The authors propose three different ways to solve this, depending on how the kitchen is organized.

1. The "Time-Share" Strategy (Virtual QPUs)

The Analogy: Imagine the magical oven is a shared conference room. Instead of letting Chef A book the whole room for the day, you give Chef A a 10-minute slot, then Chef B a 10-minute slot, then Chef C, and so on.

  • How it works: The kitchen manager (the scheduler) slices the oven's time into tiny pieces. While Chef A is chopping vegetables (classical work), Chef B is actually using the oven. The oven is never sitting idle waiting for a single chef to finish their prep.
  • Best for: When the "oven time" is very short compared to the "prep time."
  • The Catch: Sometimes a chef might have to wait a few extra minutes in line for their turn, but the whole kitchen finishes all the meals much faster.
  • Who needs this: Anyone who wants to use the oven without changing how they cook.

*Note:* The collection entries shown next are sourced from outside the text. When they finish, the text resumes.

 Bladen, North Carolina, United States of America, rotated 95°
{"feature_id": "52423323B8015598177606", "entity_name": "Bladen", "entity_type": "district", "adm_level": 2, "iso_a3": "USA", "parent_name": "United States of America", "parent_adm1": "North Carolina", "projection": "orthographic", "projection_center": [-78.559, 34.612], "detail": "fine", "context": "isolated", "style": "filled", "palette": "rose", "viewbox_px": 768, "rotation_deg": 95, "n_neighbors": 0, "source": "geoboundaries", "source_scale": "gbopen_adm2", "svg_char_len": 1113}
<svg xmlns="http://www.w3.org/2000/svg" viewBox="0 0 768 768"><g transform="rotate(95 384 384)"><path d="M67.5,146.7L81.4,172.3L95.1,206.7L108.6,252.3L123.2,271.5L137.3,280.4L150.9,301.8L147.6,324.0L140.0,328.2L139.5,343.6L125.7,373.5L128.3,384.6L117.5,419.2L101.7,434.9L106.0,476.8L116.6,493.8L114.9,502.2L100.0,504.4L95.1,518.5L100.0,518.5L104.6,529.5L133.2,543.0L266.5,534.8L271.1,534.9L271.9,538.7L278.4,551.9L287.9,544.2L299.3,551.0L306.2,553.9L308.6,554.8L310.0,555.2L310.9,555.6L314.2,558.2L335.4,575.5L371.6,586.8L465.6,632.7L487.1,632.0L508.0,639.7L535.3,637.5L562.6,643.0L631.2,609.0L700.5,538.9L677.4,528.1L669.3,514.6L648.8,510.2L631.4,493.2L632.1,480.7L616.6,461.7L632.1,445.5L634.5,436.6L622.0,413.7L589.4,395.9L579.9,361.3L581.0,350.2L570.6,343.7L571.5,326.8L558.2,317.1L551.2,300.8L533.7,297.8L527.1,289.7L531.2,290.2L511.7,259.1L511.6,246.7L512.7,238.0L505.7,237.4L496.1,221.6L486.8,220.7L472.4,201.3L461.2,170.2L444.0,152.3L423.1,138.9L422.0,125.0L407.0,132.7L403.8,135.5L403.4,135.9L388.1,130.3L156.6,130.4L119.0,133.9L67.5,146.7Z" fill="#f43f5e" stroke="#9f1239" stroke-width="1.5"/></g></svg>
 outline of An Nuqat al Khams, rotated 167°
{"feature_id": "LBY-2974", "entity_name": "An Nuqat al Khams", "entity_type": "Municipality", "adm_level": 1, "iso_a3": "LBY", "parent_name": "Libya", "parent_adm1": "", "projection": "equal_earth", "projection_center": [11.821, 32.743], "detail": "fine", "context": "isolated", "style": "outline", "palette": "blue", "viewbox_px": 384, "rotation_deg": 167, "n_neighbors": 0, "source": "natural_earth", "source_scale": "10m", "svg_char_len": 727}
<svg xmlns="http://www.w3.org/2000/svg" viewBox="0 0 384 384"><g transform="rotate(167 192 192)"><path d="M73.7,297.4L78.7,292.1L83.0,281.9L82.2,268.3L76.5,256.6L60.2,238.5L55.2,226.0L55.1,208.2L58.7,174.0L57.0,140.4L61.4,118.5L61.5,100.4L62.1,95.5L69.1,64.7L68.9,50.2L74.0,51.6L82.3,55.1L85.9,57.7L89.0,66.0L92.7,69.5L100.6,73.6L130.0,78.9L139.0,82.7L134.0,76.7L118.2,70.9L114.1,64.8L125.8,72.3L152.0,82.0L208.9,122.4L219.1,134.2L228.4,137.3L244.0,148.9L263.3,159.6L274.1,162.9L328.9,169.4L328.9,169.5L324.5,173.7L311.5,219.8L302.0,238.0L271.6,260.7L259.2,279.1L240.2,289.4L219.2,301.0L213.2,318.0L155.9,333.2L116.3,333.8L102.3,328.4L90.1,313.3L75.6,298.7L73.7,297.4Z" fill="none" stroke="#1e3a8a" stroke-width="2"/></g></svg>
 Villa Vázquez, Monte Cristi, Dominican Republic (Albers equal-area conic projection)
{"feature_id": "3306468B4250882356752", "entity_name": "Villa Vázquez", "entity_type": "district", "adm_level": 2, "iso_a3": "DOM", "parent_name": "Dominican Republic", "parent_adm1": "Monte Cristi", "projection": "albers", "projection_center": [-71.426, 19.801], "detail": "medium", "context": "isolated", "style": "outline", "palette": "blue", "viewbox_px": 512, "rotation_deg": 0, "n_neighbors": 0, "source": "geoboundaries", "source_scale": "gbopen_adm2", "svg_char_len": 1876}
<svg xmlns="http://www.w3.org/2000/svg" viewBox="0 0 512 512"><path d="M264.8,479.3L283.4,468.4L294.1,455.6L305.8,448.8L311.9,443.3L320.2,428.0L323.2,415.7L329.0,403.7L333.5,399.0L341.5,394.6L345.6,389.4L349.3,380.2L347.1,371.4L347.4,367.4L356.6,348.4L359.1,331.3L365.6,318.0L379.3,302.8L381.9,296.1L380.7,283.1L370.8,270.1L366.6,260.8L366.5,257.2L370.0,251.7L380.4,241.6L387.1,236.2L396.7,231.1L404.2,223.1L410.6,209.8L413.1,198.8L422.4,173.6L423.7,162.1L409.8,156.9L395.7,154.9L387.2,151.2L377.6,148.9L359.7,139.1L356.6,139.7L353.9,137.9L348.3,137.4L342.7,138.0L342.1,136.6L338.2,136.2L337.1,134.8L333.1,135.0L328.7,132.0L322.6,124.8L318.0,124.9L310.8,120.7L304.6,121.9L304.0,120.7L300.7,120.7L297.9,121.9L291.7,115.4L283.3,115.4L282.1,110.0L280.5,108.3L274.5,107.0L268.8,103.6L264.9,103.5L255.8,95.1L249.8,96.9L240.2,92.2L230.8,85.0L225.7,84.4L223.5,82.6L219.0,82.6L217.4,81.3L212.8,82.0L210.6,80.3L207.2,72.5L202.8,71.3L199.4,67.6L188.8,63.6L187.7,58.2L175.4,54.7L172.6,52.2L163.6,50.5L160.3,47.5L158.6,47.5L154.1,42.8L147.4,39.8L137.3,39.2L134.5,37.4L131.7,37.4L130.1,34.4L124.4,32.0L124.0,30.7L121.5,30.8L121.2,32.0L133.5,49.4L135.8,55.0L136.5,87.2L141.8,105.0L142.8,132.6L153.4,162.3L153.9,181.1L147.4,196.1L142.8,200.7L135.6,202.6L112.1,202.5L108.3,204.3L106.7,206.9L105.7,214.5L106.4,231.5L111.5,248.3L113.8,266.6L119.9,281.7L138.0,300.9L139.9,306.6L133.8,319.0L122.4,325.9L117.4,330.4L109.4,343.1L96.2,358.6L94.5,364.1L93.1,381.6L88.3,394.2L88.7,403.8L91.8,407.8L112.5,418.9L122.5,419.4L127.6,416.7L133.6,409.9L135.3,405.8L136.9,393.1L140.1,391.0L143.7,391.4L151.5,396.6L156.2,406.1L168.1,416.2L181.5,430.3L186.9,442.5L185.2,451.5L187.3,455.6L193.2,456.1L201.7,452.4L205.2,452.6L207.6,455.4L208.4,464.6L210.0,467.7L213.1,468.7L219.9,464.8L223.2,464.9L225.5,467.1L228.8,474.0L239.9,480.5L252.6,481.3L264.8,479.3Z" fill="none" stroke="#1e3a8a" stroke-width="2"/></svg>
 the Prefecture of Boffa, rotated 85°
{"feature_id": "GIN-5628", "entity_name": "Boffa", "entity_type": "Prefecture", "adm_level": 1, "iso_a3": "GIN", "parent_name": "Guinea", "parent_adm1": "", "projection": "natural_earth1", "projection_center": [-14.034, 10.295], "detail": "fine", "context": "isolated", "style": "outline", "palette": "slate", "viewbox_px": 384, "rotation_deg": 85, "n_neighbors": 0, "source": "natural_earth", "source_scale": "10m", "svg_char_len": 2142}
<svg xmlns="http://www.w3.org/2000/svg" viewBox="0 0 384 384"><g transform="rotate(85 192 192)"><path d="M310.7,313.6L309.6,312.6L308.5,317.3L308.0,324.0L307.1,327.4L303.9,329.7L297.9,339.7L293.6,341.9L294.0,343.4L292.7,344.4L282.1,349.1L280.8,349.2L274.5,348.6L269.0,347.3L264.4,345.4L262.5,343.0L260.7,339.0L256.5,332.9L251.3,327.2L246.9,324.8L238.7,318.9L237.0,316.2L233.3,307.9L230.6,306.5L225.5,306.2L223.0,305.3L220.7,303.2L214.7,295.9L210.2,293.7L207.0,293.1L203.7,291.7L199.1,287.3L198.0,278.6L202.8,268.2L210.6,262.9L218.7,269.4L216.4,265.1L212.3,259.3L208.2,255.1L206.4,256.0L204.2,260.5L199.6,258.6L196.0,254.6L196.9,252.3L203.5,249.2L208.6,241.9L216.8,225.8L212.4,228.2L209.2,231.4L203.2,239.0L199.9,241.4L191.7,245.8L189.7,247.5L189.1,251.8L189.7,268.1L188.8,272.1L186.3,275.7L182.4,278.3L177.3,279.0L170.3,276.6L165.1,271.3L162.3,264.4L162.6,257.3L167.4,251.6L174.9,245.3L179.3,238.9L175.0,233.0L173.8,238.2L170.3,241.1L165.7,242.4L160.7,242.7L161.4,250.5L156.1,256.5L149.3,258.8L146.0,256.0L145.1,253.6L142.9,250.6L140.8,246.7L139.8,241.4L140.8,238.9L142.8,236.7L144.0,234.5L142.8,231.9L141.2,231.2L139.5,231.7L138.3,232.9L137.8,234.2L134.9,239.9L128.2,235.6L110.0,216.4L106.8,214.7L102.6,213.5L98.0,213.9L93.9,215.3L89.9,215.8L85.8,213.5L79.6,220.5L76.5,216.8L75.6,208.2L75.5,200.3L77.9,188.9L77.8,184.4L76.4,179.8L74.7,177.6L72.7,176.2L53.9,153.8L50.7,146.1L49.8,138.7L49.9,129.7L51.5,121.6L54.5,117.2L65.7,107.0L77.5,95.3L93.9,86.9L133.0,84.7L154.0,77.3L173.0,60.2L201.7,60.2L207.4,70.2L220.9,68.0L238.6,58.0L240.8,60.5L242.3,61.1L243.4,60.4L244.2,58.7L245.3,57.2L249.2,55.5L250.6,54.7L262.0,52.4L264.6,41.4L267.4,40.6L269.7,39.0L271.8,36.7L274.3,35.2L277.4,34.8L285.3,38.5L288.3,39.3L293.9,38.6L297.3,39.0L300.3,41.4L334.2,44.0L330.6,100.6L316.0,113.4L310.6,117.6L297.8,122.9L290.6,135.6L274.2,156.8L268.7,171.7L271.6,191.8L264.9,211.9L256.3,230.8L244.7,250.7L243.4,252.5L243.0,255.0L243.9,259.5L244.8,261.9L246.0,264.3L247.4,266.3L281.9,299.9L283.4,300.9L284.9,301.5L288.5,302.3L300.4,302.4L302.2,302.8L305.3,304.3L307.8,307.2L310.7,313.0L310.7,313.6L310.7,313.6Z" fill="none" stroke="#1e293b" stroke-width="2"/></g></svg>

It's a "plug-and-play" solution.

2. The "Flexible Team" Strategy (Dynamic Resource Management)

The Analogy: Imagine a cooking team that starts with 10 chefs. When they need to use the magical oven, they don't need all 10 chefs standing around watching. So, 9 chefs pack up their knives and leave the kitchen to go help in the pantry (or go home), leaving just 1 chef to watch the oven. Once the oven is done, the 9 chefs come back.

  • How it works: The software (called DMR) tells the classical computers: "Hey, we are waiting for the quantum part. You can shrink your team size now to save electricity and space." When the quantum part is done, the team expands back to full size.
  • Best for: When the quantum part takes a long time (like a slow-baking cake).
  • The Benefit: You save a massive amount of energy and computer power because you aren't paying for 10 chefs to stand around doing nothing for 20 minutes.
  • The Catch: The chefs need to be trained to know when to shrink and grow (the code needs a little update).

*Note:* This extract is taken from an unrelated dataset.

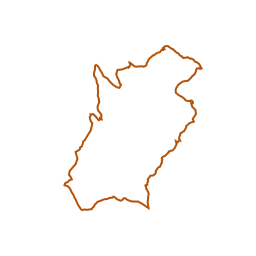 outline of Lupeni, Hunedoara, Romania, rotated 35°
{"feature_id": "2599482B30963415066220", "entity_name": "Lupeni", "entity_type": "district", "adm_level": 2, "iso_a3": "ROU", "parent_name": "Romania", "parent_adm1": "Hunedoara", "projection": "robinson", "projection_center": [23.198, 45.349], "detail": "fine", "context": "isolated", "style": "outline", "palette": "amber", "viewbox_px": 256, "rotation_deg": 35, "n_neighbors": 0, "source": "geoboundaries", "source_scale": "gbopen_adm2", "svg_char_len": 5669}
<svg xmlns="http://www.w3.org/2000/svg" viewBox="0 0 256 256"><g transform="rotate(35 128 128)"><path d="M190.7,181.8L186.5,177.3L186.1,176.4L185.5,175.3L184.9,174.2L183.7,172.4L183.4,171.5L183.3,171.0L182.8,170.3L182.0,169.5L181.0,168.8L178.8,167.6L177.6,167.3L176.9,166.0L175.6,165.6L175.2,164.8L176.3,163.8L176.3,163.3L175.3,162.0L175.1,160.1L174.2,159.5L173.6,158.5L173.8,157.4L173.7,154.3L176.0,152.3L176.6,149.9L176.2,148.2L175.3,147.1L175.3,146.0L175.5,144.4L175.4,143.0L176.3,141.6L176.2,140.0L175.7,138.9L175.7,136.9L175.1,136.2L174.6,135.8L174.6,135.0L174.2,134.1L173.1,133.7L172.9,132.8L173.0,131.7L174.4,129.3L174.8,126.9L175.2,124.8L174.9,124.0L175.3,123.9L176.0,122.1L176.7,121.7L177.3,120.8L177.8,117.9L177.2,113.9L176.3,112.6L174.8,111.3L176.9,111.3L177.0,108.6L177.8,108.4L176.7,107.7L176.0,107.4L175.7,106.9L175.3,106.2L175.2,105.9L174.9,105.1L174.9,104.2L174.4,103.3L174.0,102.3L174.5,101.9L174.9,99.7L175.6,98.9L175.7,98.2L175.3,94.1L174.6,93.0L175.7,88.4L178.3,85.0L175.8,83.5L175.8,80.4L175.6,77.4L172.8,74.5L168.5,73.8L165.5,71.5L166.9,70.6L166.8,70.1L166.0,69.4L165.0,69.0L163.8,69.3L163.8,70.1L162.0,71.2L160.7,71.9L158.8,72.2L157.8,71.8L156.4,71.6L154.4,71.6L154.0,71.7L153.0,71.7L152.5,71.8L150.6,72.0L147.0,71.7L145.7,70.3L144.6,67.9L144.4,64.1L144.8,62.2L145.5,60.4L146.4,58.3L147.4,57.3L148.3,56.3L149.5,55.6L149.6,55.0L150.0,54.6L150.3,54.0L150.5,52.3L150.8,51.4L150.8,50.0L151.0,47.9L151.4,47.3L151.7,45.2L151.3,43.4L150.2,39.9L150.6,39.6L151.1,39.1L151.3,38.6L152.1,38.3L152.9,38.2L153.7,37.7L154.2,37.1L152.8,36.3L151.7,36.0L151.1,35.5L149.5,34.8L148.8,34.8L148.1,34.7L146.9,34.7L145.9,34.9L145.0,35.3L143.8,34.8L142.2,34.4L141.7,34.6L139.7,34.9L139.4,35.2L138.5,35.8L136.9,35.7L136.1,35.9L135.9,36.1L135.6,36.5L135.2,37.2L134.8,37.4L134.3,37.9L133.7,38.3L133.2,38.9L132.5,39.0L131.9,38.7L131.1,38.4L130.7,38.7L130.2,38.6L129.0,38.7L128.3,38.6L127.5,38.3L126.9,38.1L125.9,38.1L125.3,38.3L124.7,38.3L124.3,38.2L123.1,38.3L122.2,38.0L121.1,38.0L120.3,37.6L119.8,37.6L119.6,37.6L119.1,38.0L114.5,38.1L113.6,38.0L112.9,38.6L111.7,39.5L111.3,40.0L111.4,41.3L110.8,42.0L110.7,42.8L110.9,43.0L111.1,43.0L112.5,42.7L112.4,42.9L112.3,43.7L112.1,43.9L111.4,44.4L110.9,44.8L110.7,45.2L110.7,45.5L110.8,46.3L110.6,47.2L110.5,47.9L109.2,49.2L108.8,49.9L108.3,51.1L108.1,51.7L107.7,53.0L107.3,53.9L106.9,54.0L106.4,56.0L105.7,58.8L105.6,59.9L106.1,62.5L106.2,64.2L106.5,64.7L106.5,64.9L106.9,65.6L107.0,66.0L107.0,66.3L106.8,66.9L106.1,68.1L105.8,68.5L105.7,68.8L105.4,69.0L104.2,69.3L103.8,69.5L103.6,69.8L103.3,69.9L102.7,70.6L100.6,72.1L99.7,73.0L98.7,73.5L97.9,73.7L97.3,73.7L95.9,73.6L92.5,73.4L91.7,73.5L92.2,74.0L93.9,74.5L93.6,77.2L93.7,77.3L93.9,77.3L94.0,77.4L93.8,77.8L93.7,78.4L93.1,78.2L91.6,80.3L91.2,81.2L89.9,82.9L89.6,83.4L89.0,84.0L86.1,86.4L86.2,87.0L86.6,87.9L86.7,88.6L87.1,89.4L87.2,90.2L87.3,90.4L87.8,90.7L88.1,91.1L88.3,91.3L89.1,91.8L90.0,92.6L90.3,92.8L91.8,93.4L93.1,94.3L94.0,94.7L94.5,95.1L94.8,95.8L95.0,95.9L95.6,96.0L95.9,96.3L96.3,96.4L97.1,96.4L97.3,96.5L97.1,97.0L97.3,97.2L97.5,97.3L97.7,97.5L97.7,98.3L97.8,99.6L97.9,100.0L96.7,100.7L94.4,101.1L91.1,101.2L86.6,100.4L82.9,99.3L81.5,99.2L80.2,99.6L78.3,99.7L77.3,99.2L74.6,97.5L73.3,97.2L71.1,96.0L68.0,94.6L65.7,94.6L65.3,95.8L65.7,96.7L66.7,97.7L67.5,99.4L67.9,100.4L68.0,101.0L68.4,101.7L68.7,102.6L69.7,104.1L70.2,104.6L70.6,104.8L73.5,106.0L74.1,106.4L75.3,107.5L76.2,108.6L79.1,110.4L79.6,111.0L79.9,111.9L80.1,112.2L80.5,112.5L80.8,113.3L82.0,114.5L82.5,115.4L83.8,117.0L84.2,118.0L84.4,118.5L85.0,119.1L85.6,119.4L85.9,119.7L86.4,120.1L86.8,120.5L87.5,120.8L87.9,121.3L88.1,121.9L88.5,122.5L89.2,122.7L89.4,122.9L89.6,123.3L89.7,123.6L89.7,124.0L89.9,124.4L89.9,124.9L90.2,125.9L90.3,126.5L90.5,127.4L91.9,129.3L92.6,130.1L93.3,130.7L93.7,130.9L96.6,131.6L97.9,132.2L98.7,132.7L99.1,132.9L99.3,133.3L99.4,133.9L100.0,134.5L100.4,135.3L100.9,135.7L101.4,135.9L101.6,136.1L101.0,136.5L100.0,136.4L100.1,136.5L99.9,137.5L99.6,138.4L99.0,138.3L98.4,138.1L96.0,137.5L95.1,137.1L93.8,136.9L92.2,136.6L91.7,136.6L91.3,136.8L91.0,137.0L90.5,137.6L89.5,138.2L90.2,138.7L90.3,139.1L90.3,140.5L90.7,141.4L91.3,142.0L93.8,143.9L95.9,144.5L97.1,146.6L97.6,148.5L98.9,151.3L99.2,157.6L99.6,162.7L99.0,164.7L100.1,167.3L100.7,170.0L100.3,170.6L99.9,171.5L100.7,172.7L100.4,174.4L98.8,177.7L104.3,182.2L105.0,185.1L105.8,187.1L104.9,196.8L106.6,200.3L108.9,200.9L111.5,202.4L110.0,204.3L109.7,206.9L108.7,208.1L108.2,209.7L108.8,211.3L110.2,210.8L110.6,210.7L112.1,210.3L113.2,210.4L113.7,210.5L115.3,211.0L116.6,211.6L117.5,212.3L118.7,212.9L120.9,213.8L121.8,214.2L124.3,215.9L125.7,216.3L127.5,217.4L129.1,218.4L131.4,219.7L133.4,220.5L134.8,221.0L135.9,221.4L136.5,221.6L137.0,221.6L137.3,221.5L137.9,221.2L138.6,220.2L139.6,219.4L140.0,219.2L141.5,218.4L142.3,217.7L143.3,216.6L144.3,215.8L144.6,215.5L144.8,215.2L144.8,214.9L144.8,214.5L144.7,213.8L144.8,213.0L145.1,212.3L145.1,212.1L145.1,211.5L144.9,210.5L144.8,209.0L145.0,208.4L145.3,207.7L145.3,207.3L145.3,206.8L145.3,206.4L145.4,206.1L146.5,204.3L146.8,203.9L147.4,203.3L148.0,202.1L149.5,200.0L150.2,199.3L150.8,198.9L151.5,198.3L151.7,198.1L152.0,197.4L152.2,197.1L152.5,196.7L153.5,195.3L154.0,194.9L154.5,194.6L155.0,194.3L155.1,194.1L155.2,193.6L155.4,192.7L155.6,192.4L157.4,192.4L160.0,192.6L163.3,191.9L163.8,191.6L164.2,191.1L164.4,190.5L164.7,189.7L164.8,189.1L164.7,188.4L164.7,188.2L165.0,187.8L165.4,187.5L165.9,187.2L168.6,187.2L169.8,187.0L172.8,186.2L173.4,185.8L174.7,185.0L175.3,184.6L177.2,183.4L178.3,182.5L178.8,182.3L179.4,182.3L180.1,182.4L181.1,182.3L182.6,182.0L184.8,182.0L185.9,181.8L188.6,182.0L189.8,181.8L190.7,181.8Z" fill="none" stroke="#b45309" stroke-width="2"/></g></svg>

3. The "Project Manager" Strategy (Workflow Decomposition)

The Analogy: Instead of one big team trying to do everything at once, you break the recipe into tiny, independent steps managed by a strict Project Manager (a Workflow System).

  • Step 1: Chef A chops onions (uses 2 computers).
  • Step 2: Chef B uses the magical oven (uses 0 computers).
  • Step 3: Chef C mixes the batter (uses 4 computers).

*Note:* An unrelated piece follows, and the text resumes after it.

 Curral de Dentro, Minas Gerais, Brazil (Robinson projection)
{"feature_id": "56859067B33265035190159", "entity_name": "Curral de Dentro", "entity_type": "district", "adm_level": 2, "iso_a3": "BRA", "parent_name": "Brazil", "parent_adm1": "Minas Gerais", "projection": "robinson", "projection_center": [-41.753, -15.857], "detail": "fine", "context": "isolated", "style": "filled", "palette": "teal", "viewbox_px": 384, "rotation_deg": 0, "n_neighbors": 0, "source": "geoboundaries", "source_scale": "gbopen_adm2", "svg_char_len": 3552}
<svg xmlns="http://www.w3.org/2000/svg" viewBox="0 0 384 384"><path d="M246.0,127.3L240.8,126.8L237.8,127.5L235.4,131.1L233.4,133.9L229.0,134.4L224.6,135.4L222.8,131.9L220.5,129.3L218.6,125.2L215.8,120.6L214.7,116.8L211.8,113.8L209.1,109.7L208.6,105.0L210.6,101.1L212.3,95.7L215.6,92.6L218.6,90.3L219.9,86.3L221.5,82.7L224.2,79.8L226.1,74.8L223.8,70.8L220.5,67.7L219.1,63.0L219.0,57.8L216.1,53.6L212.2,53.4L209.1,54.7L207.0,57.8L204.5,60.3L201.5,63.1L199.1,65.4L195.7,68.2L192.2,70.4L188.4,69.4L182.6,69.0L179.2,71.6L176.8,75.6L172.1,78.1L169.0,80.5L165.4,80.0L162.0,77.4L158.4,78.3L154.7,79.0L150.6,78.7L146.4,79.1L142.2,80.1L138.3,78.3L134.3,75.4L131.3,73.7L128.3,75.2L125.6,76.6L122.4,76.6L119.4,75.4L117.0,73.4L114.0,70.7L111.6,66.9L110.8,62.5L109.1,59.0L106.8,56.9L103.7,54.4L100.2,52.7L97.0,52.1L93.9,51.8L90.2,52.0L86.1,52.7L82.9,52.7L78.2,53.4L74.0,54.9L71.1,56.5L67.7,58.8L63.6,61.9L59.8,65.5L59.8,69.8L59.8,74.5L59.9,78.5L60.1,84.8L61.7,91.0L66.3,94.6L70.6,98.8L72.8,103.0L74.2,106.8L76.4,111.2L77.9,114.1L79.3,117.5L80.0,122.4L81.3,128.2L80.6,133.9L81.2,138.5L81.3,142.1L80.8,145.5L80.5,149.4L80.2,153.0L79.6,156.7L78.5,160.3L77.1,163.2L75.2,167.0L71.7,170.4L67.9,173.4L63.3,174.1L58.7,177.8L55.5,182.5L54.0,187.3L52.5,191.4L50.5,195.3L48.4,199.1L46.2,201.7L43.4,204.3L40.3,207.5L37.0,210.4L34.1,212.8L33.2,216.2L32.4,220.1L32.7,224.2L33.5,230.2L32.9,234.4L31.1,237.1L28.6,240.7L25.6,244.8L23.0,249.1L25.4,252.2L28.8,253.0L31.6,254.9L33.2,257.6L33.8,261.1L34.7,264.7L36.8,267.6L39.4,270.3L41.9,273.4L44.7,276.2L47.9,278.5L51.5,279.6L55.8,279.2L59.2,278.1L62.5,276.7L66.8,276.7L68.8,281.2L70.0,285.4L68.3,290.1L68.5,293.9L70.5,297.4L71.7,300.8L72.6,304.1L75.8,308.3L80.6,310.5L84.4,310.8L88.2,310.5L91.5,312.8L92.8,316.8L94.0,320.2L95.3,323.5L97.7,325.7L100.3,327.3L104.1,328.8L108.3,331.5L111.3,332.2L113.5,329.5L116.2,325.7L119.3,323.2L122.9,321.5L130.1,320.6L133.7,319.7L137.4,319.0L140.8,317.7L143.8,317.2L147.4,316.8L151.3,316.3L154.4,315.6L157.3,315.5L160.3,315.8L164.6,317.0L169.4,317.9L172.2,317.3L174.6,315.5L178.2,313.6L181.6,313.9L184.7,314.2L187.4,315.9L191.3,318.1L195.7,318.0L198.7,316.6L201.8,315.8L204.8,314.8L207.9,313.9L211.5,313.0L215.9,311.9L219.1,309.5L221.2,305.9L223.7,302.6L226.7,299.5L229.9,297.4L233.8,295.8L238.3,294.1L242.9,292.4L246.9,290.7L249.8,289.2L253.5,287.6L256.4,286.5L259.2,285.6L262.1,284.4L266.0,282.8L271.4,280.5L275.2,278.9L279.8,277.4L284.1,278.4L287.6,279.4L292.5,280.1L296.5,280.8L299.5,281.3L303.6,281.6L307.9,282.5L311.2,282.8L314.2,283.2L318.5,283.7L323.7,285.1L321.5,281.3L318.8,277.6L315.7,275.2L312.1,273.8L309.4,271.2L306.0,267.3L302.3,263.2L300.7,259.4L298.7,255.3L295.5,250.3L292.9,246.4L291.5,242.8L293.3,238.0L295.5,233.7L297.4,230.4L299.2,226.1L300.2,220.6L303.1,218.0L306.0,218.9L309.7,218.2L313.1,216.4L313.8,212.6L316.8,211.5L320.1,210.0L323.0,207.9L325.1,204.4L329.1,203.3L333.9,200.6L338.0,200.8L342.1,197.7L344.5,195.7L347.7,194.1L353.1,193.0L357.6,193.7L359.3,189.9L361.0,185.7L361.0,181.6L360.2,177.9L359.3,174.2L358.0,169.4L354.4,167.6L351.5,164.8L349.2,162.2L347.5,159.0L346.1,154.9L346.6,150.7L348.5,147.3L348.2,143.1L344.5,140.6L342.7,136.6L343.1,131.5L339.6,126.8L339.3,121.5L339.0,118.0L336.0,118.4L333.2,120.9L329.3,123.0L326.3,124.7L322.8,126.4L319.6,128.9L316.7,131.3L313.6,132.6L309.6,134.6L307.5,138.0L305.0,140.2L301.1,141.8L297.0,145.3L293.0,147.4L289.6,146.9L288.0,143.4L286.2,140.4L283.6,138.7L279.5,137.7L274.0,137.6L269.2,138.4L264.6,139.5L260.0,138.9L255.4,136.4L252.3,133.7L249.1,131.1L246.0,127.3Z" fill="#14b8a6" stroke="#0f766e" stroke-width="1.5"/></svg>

The Project Manager only hires the specific number of chefs needed for that specific step. If Step 2 doesn't need any chefs, the kitchen hires zero chefs for that moment.

  • How it works: The application is built as a chain of tasks. The system only turns on the lights (computers) when a task is actually happening.
  • Best for: Complex, new recipes where the quantum part is a long, distinct phase.
  • The Benefit: This is the most efficient way to save resources (up to 64% less waste!).
  • The Catch: You have to design the recipe from scratch as a series of steps. It's harder to set up than the other two methods.

The Big Picture: Which one should you choose?

The paper tested these strategies on real supercomputers and a real quantum computer. Here is the verdict:

  • If your quantum part is super fast (like a microwave): Use Strategy #1 (Time-Share). It makes the oven work harder, and the whole system finishes faster. You don't even need to change your code.
  • If your quantum part is slow (like a slow cooker): Use Strategy #2 (Flexible Team) or Strategy #3 (Project Manager). These stop you from wasting money on idle computers while waiting for the slow cooker to finish.
    • Strategy #2 is great if you already have a big team (MPI app) and just want to shrink them temporarily.
    • Strategy #3 is the ultimate resource saver if you are building a new app from the ground up.

The Takeaway:
You don't have to pick just one. You can use a Project Manager (Strategy #3) to run your app, and inside that app, use a Flexible Team (Strategy #2) to save power. And underneath it all, the kitchen can use Time-Sharing (Strategy #1) to make sure the magical oven is never sitting empty.

By mixing and matching these strategies, we can make the transition to "Quantum-Hybrid" computing smooth, efficient, and ready for the future.